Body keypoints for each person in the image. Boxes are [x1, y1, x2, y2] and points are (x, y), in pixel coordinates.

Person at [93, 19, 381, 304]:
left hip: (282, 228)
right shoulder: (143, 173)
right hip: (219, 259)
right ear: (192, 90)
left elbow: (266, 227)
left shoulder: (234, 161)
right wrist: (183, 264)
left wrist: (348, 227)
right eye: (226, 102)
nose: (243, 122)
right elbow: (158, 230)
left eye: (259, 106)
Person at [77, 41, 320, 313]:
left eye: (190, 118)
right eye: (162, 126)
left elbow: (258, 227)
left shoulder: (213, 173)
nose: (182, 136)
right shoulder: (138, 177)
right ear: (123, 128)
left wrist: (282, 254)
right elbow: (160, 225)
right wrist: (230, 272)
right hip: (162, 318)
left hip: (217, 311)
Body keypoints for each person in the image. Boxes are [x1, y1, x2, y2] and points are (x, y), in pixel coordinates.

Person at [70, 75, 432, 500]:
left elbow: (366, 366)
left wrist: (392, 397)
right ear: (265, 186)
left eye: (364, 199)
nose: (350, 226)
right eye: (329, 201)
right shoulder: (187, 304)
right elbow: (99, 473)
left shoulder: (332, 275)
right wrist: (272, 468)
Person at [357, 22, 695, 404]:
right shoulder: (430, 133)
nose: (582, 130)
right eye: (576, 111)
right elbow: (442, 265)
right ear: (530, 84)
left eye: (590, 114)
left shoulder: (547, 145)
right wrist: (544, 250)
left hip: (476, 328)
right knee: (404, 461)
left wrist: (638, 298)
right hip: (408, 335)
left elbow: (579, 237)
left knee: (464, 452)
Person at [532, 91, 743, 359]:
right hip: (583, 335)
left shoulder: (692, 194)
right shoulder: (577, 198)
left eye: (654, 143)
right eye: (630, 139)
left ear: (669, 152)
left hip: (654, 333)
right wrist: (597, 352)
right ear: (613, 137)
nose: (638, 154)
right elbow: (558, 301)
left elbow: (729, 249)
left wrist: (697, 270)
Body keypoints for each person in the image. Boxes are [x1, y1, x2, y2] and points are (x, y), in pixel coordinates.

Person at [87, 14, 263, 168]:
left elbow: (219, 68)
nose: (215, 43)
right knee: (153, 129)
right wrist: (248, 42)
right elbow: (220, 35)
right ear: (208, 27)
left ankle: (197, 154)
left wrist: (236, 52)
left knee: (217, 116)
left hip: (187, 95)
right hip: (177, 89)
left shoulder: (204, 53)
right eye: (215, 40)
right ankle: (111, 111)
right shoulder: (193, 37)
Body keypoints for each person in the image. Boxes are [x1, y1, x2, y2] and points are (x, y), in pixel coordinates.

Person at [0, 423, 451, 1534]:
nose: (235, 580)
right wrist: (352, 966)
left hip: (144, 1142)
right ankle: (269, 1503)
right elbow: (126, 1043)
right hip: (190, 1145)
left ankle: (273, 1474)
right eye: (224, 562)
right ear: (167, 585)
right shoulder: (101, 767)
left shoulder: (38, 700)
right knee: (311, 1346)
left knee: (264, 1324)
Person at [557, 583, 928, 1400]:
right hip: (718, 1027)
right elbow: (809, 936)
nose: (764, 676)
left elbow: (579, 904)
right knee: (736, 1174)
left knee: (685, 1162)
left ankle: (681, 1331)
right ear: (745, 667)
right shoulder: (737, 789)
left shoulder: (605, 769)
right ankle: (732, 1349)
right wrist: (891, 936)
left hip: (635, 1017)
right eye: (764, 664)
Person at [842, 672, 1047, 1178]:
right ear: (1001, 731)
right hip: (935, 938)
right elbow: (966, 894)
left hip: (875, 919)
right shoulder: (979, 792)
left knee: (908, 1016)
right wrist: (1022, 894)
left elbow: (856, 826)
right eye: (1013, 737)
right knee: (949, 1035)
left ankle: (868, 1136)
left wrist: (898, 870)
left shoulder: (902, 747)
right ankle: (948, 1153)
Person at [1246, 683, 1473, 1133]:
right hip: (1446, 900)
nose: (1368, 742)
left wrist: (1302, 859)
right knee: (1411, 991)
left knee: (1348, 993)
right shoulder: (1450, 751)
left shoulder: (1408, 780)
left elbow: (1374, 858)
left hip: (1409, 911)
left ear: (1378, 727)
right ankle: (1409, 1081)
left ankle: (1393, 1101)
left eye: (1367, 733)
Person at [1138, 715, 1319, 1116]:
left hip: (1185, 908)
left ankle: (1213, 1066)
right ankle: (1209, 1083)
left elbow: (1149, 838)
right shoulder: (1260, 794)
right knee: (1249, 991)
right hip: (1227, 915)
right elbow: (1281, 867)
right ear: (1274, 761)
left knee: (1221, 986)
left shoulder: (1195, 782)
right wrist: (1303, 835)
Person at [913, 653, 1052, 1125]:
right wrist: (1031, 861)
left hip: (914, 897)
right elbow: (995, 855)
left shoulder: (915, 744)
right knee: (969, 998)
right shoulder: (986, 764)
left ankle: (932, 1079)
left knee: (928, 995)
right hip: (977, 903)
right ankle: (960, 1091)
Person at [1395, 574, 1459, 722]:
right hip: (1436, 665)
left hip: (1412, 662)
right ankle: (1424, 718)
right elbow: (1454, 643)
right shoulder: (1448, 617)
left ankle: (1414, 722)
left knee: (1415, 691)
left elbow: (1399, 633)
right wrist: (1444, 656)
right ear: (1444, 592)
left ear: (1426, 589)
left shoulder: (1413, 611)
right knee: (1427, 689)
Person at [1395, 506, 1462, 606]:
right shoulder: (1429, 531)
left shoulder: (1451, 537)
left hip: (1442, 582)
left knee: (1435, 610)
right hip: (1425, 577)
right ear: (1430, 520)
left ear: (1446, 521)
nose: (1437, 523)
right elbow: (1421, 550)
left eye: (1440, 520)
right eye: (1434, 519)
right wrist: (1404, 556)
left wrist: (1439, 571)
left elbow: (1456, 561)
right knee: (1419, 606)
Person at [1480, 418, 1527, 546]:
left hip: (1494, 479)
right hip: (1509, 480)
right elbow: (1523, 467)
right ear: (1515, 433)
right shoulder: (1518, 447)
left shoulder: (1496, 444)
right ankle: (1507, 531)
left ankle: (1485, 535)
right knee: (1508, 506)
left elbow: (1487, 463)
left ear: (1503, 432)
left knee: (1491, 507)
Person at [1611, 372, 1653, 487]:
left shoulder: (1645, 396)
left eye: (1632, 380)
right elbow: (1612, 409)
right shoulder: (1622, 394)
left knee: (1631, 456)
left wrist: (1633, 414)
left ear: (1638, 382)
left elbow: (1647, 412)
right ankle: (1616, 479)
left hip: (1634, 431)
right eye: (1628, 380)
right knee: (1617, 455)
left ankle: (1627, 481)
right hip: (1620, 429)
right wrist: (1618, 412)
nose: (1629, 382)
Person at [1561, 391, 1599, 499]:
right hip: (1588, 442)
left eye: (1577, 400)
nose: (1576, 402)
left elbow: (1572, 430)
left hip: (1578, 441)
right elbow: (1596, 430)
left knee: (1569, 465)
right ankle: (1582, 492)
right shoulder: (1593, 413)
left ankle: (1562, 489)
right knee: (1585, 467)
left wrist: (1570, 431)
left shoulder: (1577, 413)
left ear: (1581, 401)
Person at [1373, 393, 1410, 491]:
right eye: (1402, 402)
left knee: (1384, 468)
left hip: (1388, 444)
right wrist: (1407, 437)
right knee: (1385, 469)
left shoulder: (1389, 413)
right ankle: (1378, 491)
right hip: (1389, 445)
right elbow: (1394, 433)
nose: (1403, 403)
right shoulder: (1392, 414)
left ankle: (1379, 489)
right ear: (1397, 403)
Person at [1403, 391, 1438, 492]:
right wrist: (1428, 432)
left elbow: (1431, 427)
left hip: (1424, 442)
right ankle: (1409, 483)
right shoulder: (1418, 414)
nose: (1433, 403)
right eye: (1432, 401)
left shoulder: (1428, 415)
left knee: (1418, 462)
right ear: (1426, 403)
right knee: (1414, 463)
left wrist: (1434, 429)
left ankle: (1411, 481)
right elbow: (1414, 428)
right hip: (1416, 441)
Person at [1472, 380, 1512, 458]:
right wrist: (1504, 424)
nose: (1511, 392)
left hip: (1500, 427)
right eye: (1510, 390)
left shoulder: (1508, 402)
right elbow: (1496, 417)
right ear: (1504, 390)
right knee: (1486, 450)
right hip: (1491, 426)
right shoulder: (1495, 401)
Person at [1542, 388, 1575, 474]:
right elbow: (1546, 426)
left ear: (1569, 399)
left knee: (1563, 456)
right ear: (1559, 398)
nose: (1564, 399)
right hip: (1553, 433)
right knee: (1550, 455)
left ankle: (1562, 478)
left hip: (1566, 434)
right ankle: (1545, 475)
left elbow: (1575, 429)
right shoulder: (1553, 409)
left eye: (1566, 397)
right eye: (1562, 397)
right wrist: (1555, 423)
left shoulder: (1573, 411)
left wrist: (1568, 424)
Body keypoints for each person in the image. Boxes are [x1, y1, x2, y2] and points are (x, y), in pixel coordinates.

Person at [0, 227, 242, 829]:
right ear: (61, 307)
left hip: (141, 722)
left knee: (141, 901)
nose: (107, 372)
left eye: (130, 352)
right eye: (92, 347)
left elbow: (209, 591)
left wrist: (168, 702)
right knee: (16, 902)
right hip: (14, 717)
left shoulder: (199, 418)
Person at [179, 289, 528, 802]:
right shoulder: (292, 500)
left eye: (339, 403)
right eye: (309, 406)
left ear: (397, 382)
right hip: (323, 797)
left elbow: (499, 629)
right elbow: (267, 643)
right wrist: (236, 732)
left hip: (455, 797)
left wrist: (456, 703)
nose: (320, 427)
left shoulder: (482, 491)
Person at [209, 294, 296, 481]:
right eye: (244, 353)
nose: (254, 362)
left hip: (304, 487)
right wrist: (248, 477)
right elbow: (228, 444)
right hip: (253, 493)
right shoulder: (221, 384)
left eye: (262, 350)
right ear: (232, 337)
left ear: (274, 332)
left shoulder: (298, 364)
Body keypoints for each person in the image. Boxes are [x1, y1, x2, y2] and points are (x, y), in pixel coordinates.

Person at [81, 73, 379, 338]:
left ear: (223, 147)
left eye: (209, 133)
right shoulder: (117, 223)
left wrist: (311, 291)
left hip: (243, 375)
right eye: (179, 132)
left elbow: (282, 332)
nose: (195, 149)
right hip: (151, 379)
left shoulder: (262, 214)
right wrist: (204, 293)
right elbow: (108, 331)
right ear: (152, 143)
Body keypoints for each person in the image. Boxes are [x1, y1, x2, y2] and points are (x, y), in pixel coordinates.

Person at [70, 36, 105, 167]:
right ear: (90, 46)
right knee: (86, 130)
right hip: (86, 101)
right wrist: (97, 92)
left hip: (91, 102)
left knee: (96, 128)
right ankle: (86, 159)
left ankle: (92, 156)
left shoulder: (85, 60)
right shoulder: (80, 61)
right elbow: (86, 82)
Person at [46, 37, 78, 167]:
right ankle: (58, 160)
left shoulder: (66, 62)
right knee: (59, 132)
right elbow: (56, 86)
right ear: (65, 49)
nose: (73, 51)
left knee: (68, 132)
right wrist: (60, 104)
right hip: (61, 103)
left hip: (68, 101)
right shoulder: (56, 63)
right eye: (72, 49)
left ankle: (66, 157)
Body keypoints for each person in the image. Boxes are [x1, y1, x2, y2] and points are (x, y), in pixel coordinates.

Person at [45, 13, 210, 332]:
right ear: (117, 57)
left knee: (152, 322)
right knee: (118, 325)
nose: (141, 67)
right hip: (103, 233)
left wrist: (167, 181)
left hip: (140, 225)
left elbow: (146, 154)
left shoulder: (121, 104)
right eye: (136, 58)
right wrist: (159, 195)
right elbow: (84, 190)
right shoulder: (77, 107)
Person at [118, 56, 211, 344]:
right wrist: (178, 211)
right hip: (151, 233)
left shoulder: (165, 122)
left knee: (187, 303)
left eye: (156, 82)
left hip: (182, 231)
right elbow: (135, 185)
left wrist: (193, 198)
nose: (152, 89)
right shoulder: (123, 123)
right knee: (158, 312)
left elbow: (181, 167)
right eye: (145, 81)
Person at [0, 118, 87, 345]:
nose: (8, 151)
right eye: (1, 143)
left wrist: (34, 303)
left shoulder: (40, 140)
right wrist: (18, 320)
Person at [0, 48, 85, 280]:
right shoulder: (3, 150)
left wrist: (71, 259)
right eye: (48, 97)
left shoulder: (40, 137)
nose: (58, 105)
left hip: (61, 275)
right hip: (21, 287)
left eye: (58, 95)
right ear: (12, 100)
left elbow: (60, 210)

:::::

DESCRIPTION OF THE TASK
In the listing above, transcribe exactly everything from the line containing "left ear: (1503, 432)" down to the line containing "left ear: (1638, 382)", including both and nothing more.

ANSWER BOX
left ear: (1503, 432)
left knee: (1491, 507)
Person at [1611, 372, 1653, 487]:
left shoulder: (1645, 396)
left eye: (1632, 380)
right elbow: (1612, 409)
right shoulder: (1622, 394)
left knee: (1631, 456)
left wrist: (1633, 414)
left ear: (1638, 382)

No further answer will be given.